The possibility of statistical mistake in optimization tests is a pretty big issue. I’ve seen case studies all over the internet with ridiculous conclusions and ridiculously big improvements all because the performer of the test made a mistake (sometimes I believe they even do it intentionally to show better results to their clients).
There are several things that can go wrong with these tests and here are the most common mistakes:
Low test sample
During the latest presidential elections here in Croatia, some smart people calculated that possibility of statistical mistake with a test sample of 10 000 randomly selected people is ~3%.
They weren’t wrong in all these years that these tests were performed; these tests were always accurate with exactly ~3% deviation.
Please note that this is a test sample of 10 000 people that performed the desired action. If we transfer this knowledge to the world of e-commerce, it would mean that our sample should be 10 000 transactions, not 10 000 visitors.

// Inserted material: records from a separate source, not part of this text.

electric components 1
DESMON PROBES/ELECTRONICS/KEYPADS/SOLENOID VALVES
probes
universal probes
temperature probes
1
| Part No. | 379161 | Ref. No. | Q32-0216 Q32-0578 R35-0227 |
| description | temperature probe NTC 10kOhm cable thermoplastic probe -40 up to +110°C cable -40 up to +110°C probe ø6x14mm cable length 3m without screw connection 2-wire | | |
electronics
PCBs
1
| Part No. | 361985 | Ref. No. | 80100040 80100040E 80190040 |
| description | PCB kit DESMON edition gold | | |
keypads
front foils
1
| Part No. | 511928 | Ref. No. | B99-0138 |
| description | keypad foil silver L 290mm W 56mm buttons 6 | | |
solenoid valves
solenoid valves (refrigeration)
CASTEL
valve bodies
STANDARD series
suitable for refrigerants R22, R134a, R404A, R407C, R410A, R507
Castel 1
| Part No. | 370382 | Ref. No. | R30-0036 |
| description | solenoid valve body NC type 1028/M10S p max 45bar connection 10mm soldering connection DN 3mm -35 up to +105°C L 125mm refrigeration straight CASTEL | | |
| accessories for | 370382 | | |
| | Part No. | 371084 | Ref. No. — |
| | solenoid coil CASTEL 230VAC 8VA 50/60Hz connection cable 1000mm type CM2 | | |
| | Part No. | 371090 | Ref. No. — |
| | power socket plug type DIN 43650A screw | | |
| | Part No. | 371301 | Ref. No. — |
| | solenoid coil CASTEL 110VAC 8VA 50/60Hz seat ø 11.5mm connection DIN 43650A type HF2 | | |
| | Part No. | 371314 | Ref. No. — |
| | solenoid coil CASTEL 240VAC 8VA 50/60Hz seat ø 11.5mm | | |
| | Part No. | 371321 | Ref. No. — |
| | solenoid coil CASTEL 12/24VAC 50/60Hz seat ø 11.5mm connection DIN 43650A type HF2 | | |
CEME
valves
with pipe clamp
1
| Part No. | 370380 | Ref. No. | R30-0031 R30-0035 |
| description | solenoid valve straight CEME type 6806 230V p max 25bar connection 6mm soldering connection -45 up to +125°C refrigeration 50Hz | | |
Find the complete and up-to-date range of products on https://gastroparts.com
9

There isn’t a lot of stores in the world that can get 10 000 transactions in a reasonable time period, so I’m led to believe that most of the conversion rate optimization split tests performed out there are not really accurate.

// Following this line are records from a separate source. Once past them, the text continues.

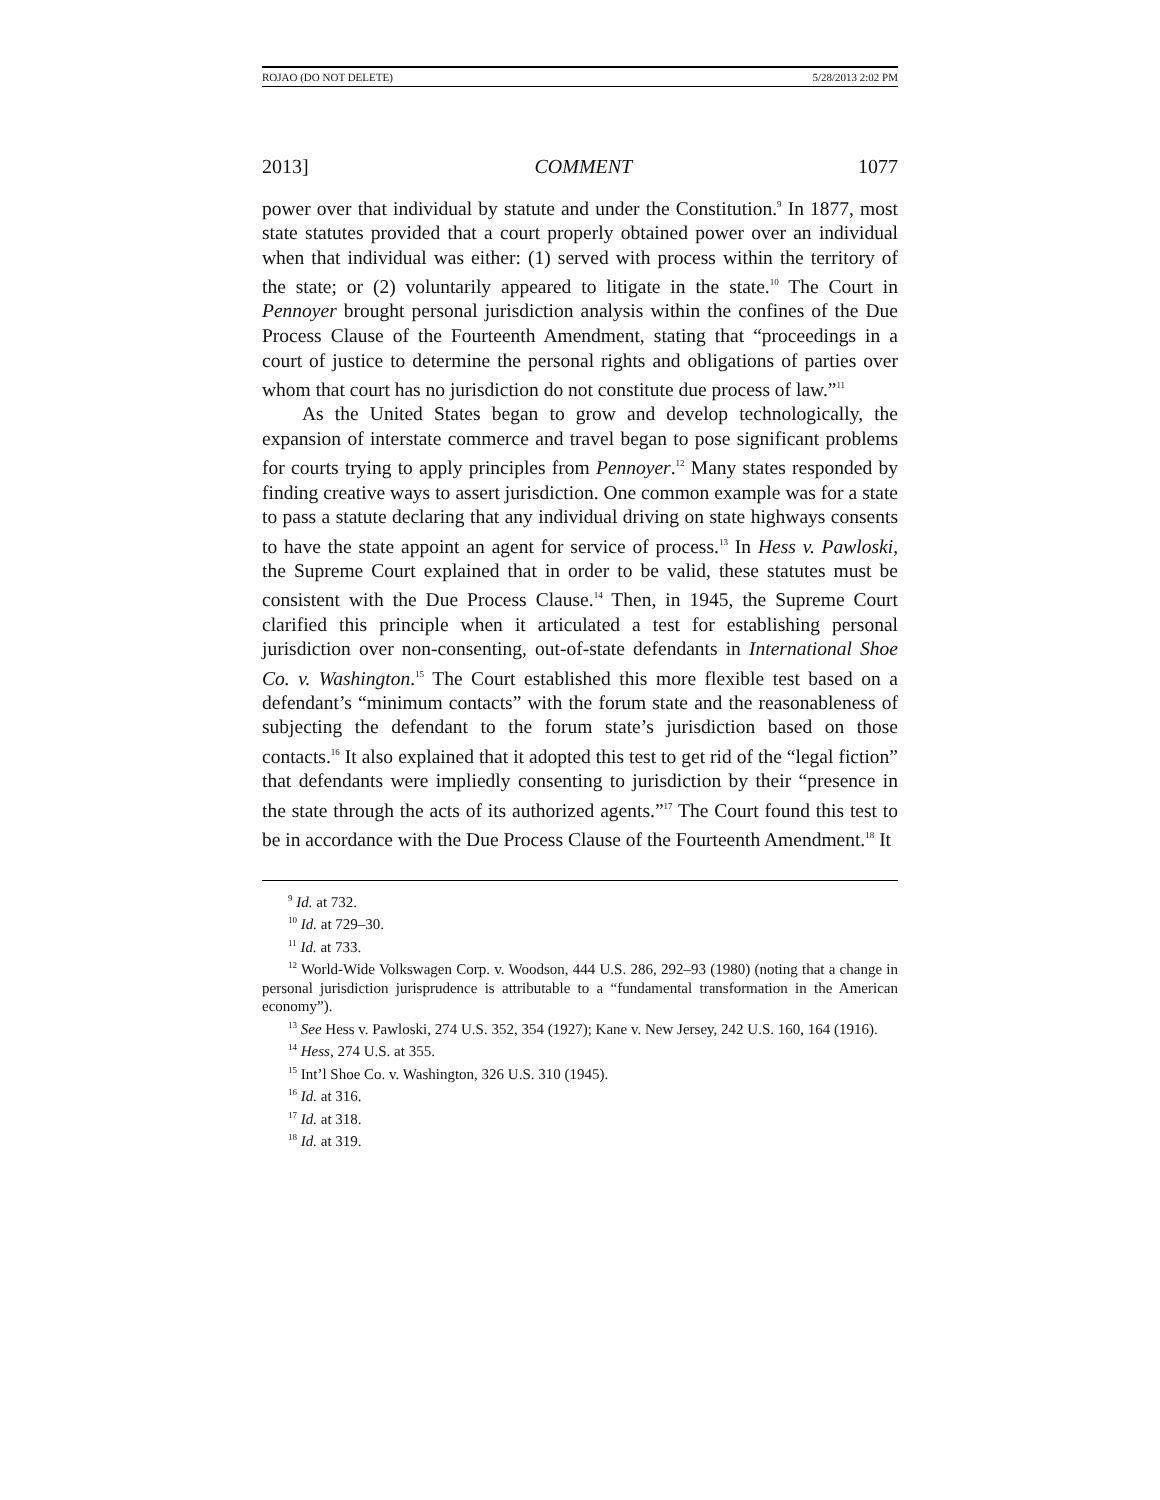ROJAO (DO NOT DELETE) 5/28/2013 2:02 PM
2013] COMMENT 1077
power over that individual by statute and under the Constitution.<sup>9</sup> In 1877, most state statutes provided that a court properly obtained power over an individual when that individual was either: (1) served with process within the territory of the state; or (2) voluntarily appeared to litigate in the state.<sup>10</sup> The Court in Pennoyer brought personal jurisdiction analysis within the confines of the Due Process Clause of the Fourteenth Amendment, stating that “proceedings in a court of justice to determine the personal rights and obligations of parties over whom that court has no jurisdiction do not constitute due process of law.”<sup>11</sup>
As the United States began to grow and develop technologically, the expansion of interstate commerce and travel began to pose significant problems for courts trying to apply principles from Pennoyer.<sup>12</sup> Many states responded by finding creative ways to assert jurisdiction. One common example was for a state to pass a statute declaring that any individual driving on state highways consents to have the state appoint an agent for service of process.<sup>13</sup> In Hess v. Pawloski, the Supreme Court explained that in order to be valid, these statutes must be consistent with the Due Process Clause.<sup>14</sup> Then, in 1945, the Supreme Court clarified this principle when it articulated a test for establishing personal jurisdiction over non-consenting, out-of-state defendants in International Shoe Co. v. Washington.<sup>15</sup> The Court established this more flexible test based on a defendant’s “minimum contacts” with the forum state and the reasonableness of subjecting the defendant to the forum state’s jurisdiction based on those contacts.<sup>16</sup> It also explained that it adopted this test to get rid of the “legal fiction” that defendants were impliedly consenting to jurisdiction by their “presence in the state through the acts of its authorized agents.”<sup>17</sup> The Court found this test to be in accordance with the Due Process Clause of the Fourteenth Amendment.<sup>18</sup> It
<sup>9</sup> Id. at 732.
<sup>10</sup> Id. at 729–30.
<sup>11</sup> Id. at 733.
<sup>12</sup> World-Wide Volkswagen Corp. v. Woodson, 444 U.S. 286, 292–93 (1980) (noting that a change in personal jurisdiction jurisprudence is attributable to a “fundamental transformation in the American economy”).
<sup>13</sup> See Hess v. Pawloski, 274 U.S. 352, 354 (1927); Kane v. New Jersey, 242 U.S. 160, 164 (1916).
<sup>14</sup> Hess, 274 U.S. at 355.
<sup>15</sup> Int’l Shoe Co. v. Washington, 326 U.S. 310 (1945).
<sup>16</sup> Id. at 316.
<sup>17</sup> Id. at 318.
<sup>18</sup> Id. at 319.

This calculation (10 000 transactions = ~3% statistical mistake) is true for the election body of 4 402 045 people. In order to get the right calculation for your specific case, you need to calculate the amount of people out there that fit the criteria of your targeted audience. This means that some B2C e-commerce store with wide market of lets say 45 000 000 potential customers would need 100 000 transactions to achieve ~3% possibility of statistical mistake.
Low time period
Let’s say you have a store and you could actually get a relevant test sample of 10 000 transactions within days. You need to extend this test to a longer time period then a few days.

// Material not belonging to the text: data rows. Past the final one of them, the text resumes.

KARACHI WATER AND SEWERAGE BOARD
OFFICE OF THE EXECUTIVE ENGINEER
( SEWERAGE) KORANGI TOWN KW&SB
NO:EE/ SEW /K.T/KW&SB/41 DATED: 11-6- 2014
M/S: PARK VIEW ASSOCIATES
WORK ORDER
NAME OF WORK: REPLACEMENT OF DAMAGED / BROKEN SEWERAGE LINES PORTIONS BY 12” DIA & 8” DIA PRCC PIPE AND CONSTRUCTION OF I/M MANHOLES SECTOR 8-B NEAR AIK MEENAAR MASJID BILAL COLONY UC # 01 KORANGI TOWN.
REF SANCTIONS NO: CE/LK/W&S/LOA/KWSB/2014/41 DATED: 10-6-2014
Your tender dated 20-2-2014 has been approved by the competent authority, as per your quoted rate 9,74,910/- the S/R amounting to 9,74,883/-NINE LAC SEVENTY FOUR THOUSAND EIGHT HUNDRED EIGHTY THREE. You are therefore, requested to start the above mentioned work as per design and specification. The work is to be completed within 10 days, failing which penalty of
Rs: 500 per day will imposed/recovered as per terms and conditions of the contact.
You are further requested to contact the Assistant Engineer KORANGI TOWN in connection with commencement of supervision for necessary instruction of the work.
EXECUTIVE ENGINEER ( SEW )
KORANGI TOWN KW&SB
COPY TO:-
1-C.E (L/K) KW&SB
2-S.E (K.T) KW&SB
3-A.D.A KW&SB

What could happen is, you tested variations during the working days and only a certain population of people with certain behavior comes to your site Monday to Friday. Your test didn’t really capture the behavior of people visiting your store during the weekends and this population might have a completely different behavior compared to your test sample.
Unrepresentative test sample
Choose your methods wisely. I’ve actually explained this in the article before. You could increase the conversion rate of a store by actually decreasing the revenue. It’s highly recommended to read this article to understand how increasing the conversion rate (the percentage) is not the actual goal of conversion rate optimization (I know, it sounds crazy, but just read it).